ACTIVITY: Please restate each line of the data that follows word for word, skipping any image.

Stored items:
• • •

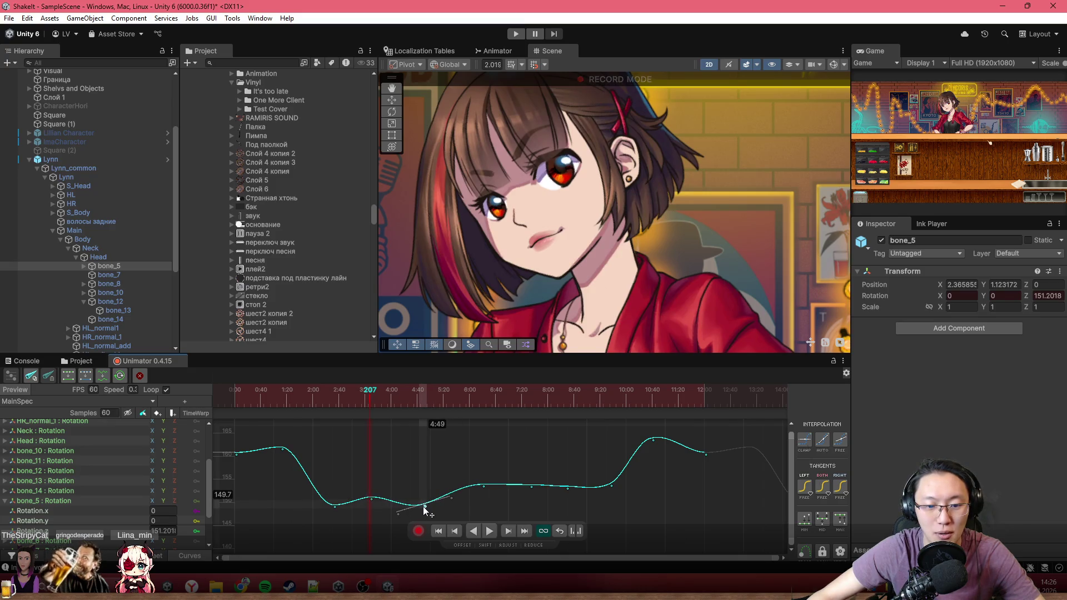
drag(368, 389, 234, 391)
click(302, 398)
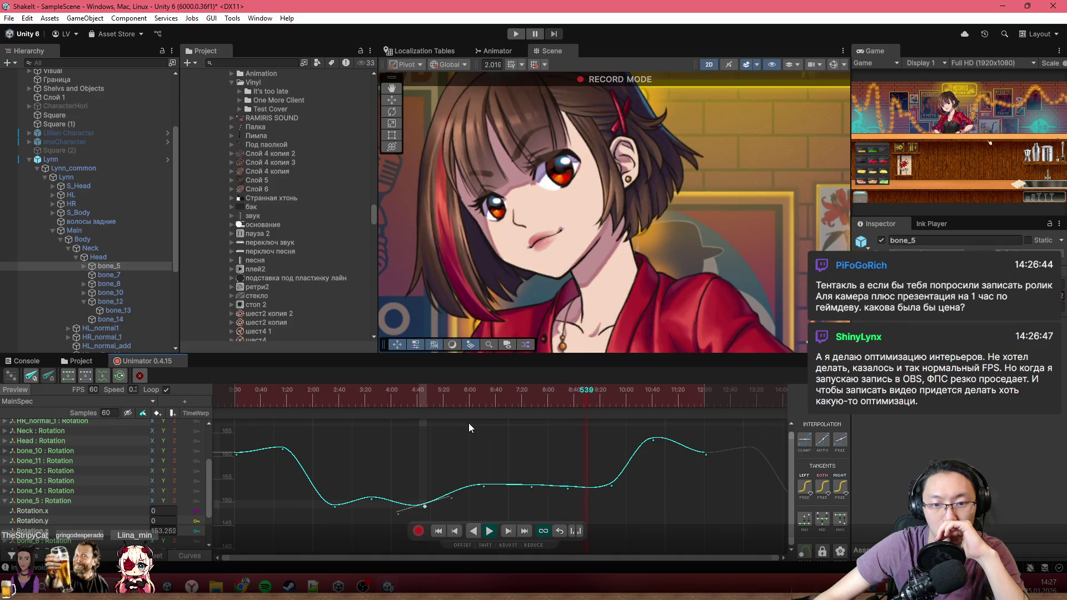
Lower the bone_5 key before the rise near 9:20 and preview from frame 470 with the timeline zoomed out.
mouse_move(589, 390)
mouse_down()
mouse_move(576, 391)
mouse_move(599, 396)
mouse_move(500, 402)
mouse_move(596, 403)
mouse_move(516, 416)
mouse_move(584, 418)
mouse_up()
drag(611, 486, 603, 492)
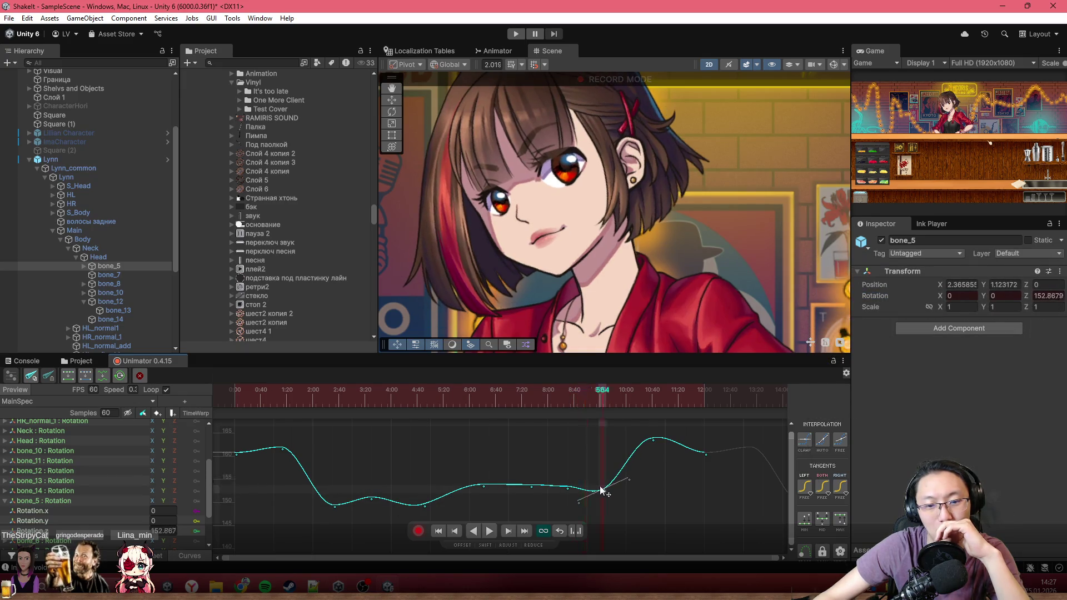
click(537, 398)
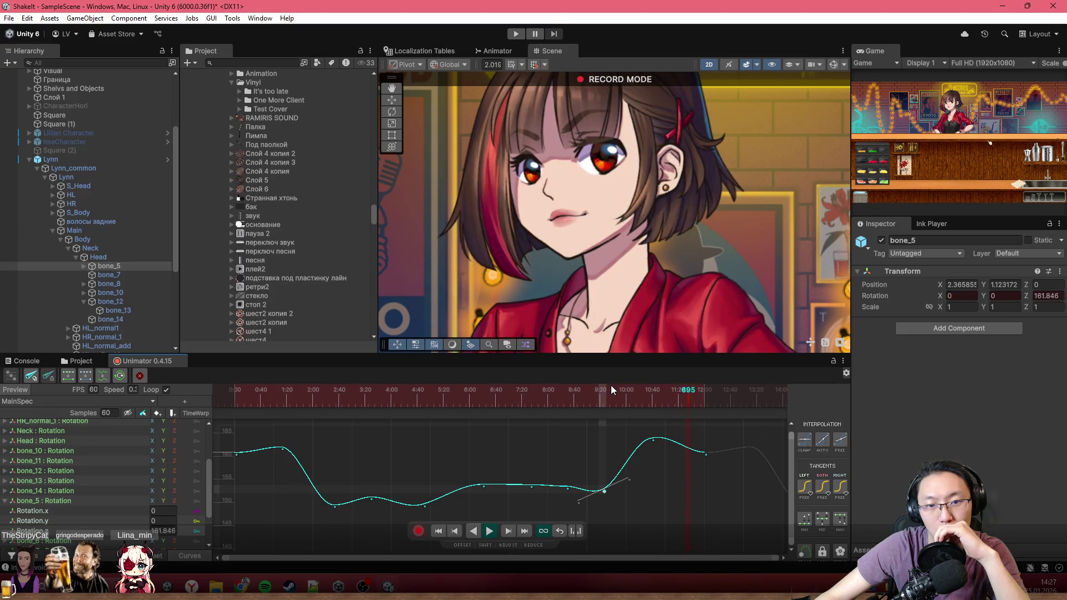
scroll(637, 457, down, 2)
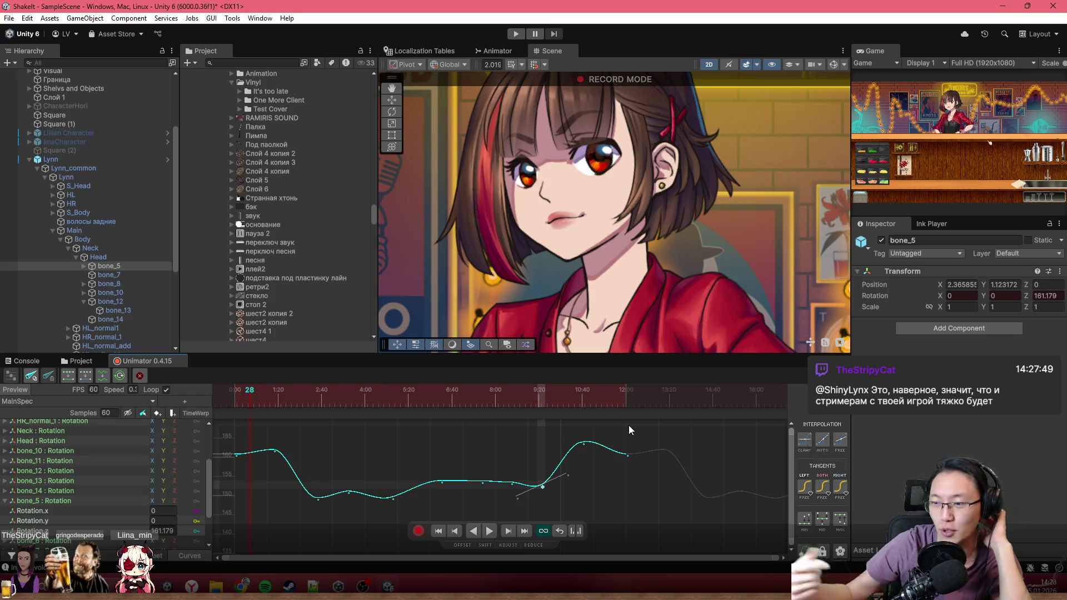
Zoom out and pan the Scene view to centre the character's head and upper body.
scroll(578, 199, down, 5)
scroll(583, 209, down, 1)
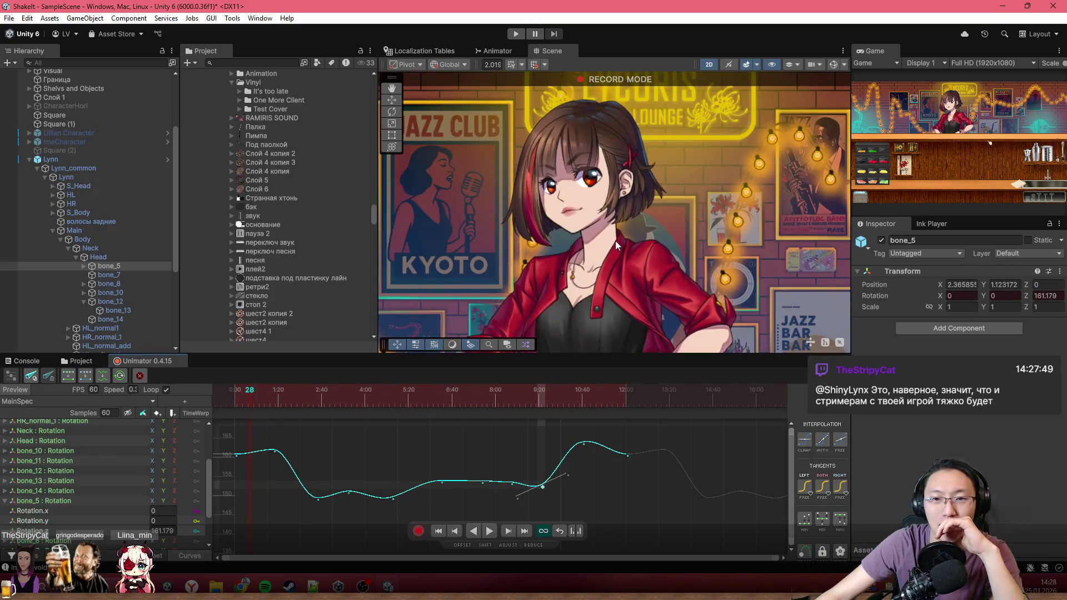
drag(635, 260, 588, 245)
scroll(588, 245, up, 2)
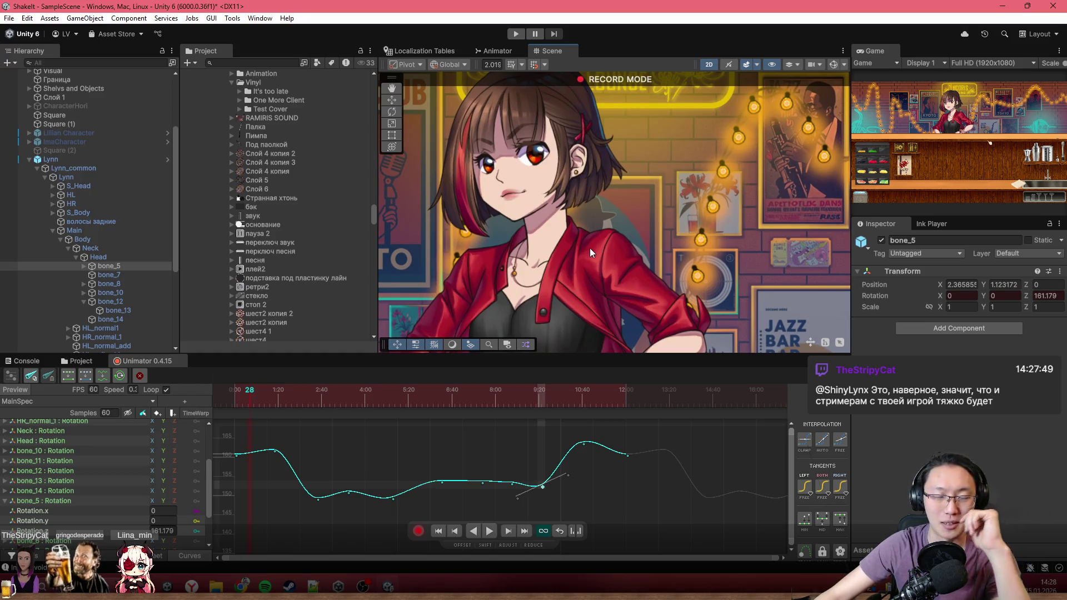
drag(556, 175, 624, 205)
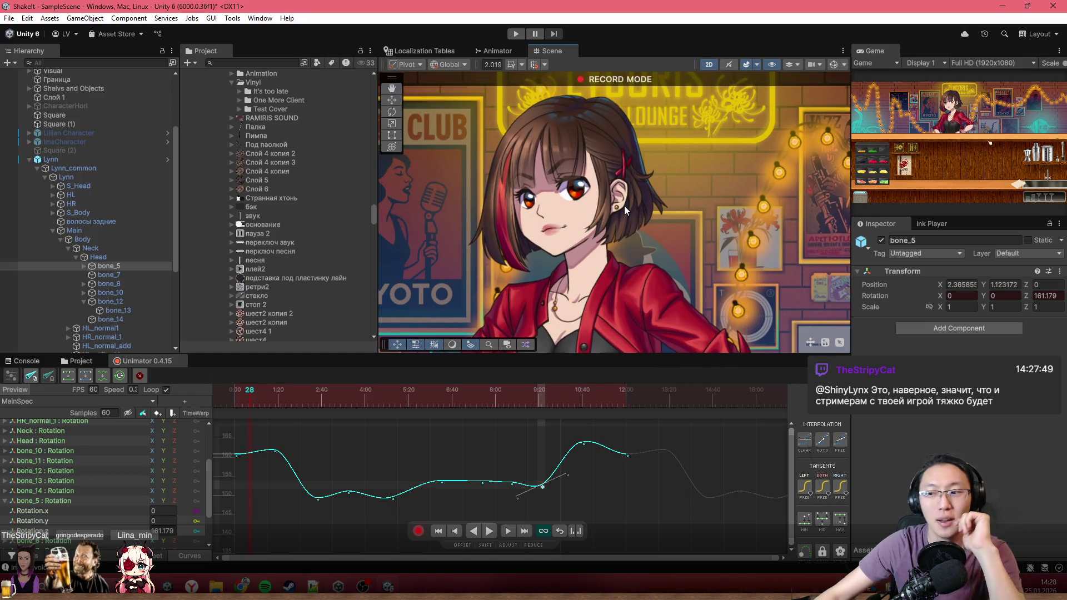
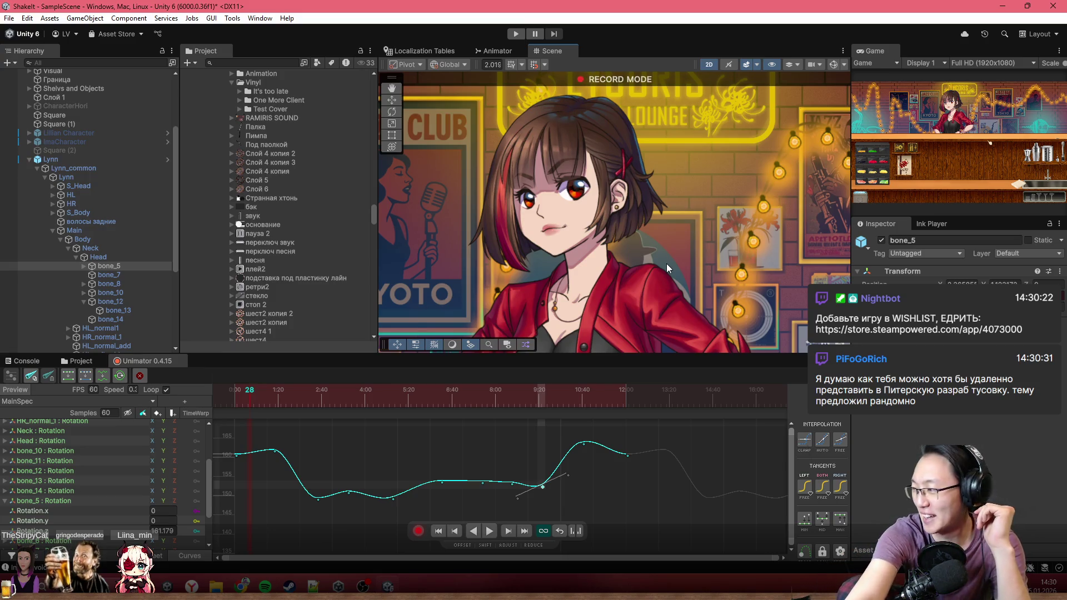
Play the YouTube clip from the beginning, check its quality options, and pause at 0:25.
scroll(580, 208, down, 2)
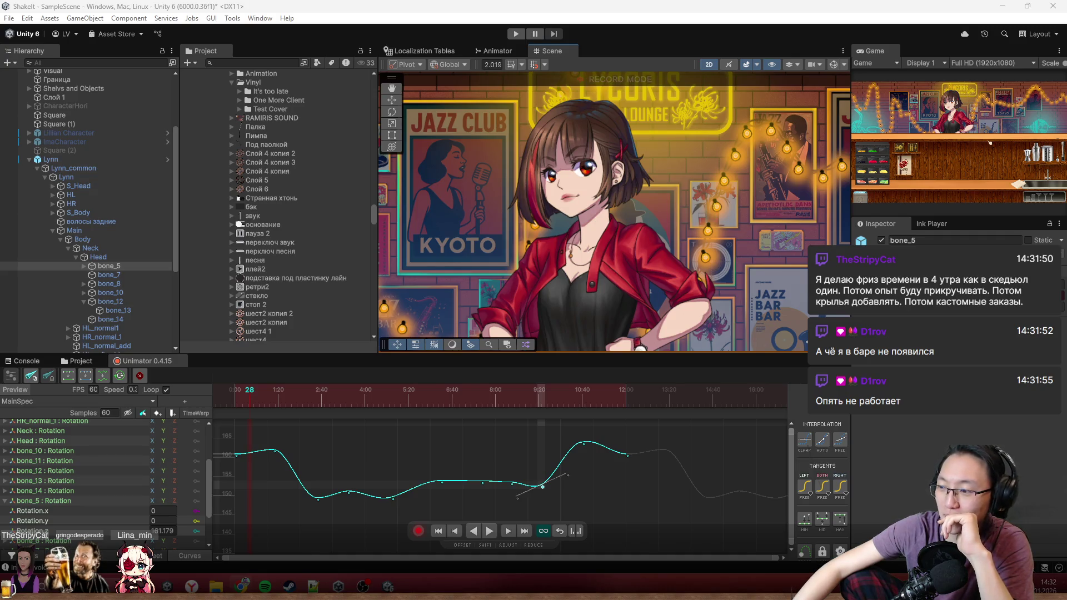
key(alt+Tab)
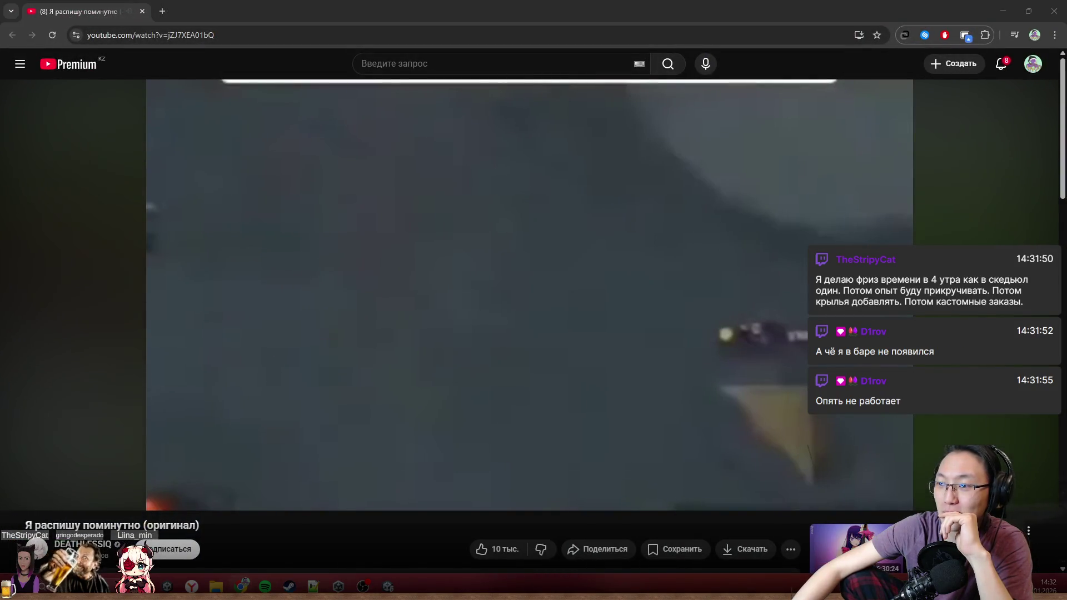
click(576, 232)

• • •

TASK ANSWER:
drag(368, 389, 234, 391)
click(302, 398)
Lower the bone_5 key before the rise near 9:20 and preview from frame 470 with the timeline zoomed out.
mouse_move(589, 390)
mouse_down()
mouse_move(576, 391)
mouse_move(599, 396)
mouse_move(500, 402)
mouse_move(596, 403)
mouse_move(516, 416)
mouse_move(584, 418)
mouse_up()
drag(611, 486, 603, 492)
click(537, 398)
scroll(637, 457, down, 2)
Zoom out and pan the Scene view to centre the character's head and upper body.
scroll(578, 199, down, 5)
scroll(583, 209, down, 1)
drag(635, 260, 588, 245)
scroll(588, 245, up, 2)
drag(556, 175, 624, 205)
Play the YouTube clip from the beginning, check its quality options, and pause at 0:25.
scroll(580, 208, down, 2)
key(alt+Tab)
click(576, 232)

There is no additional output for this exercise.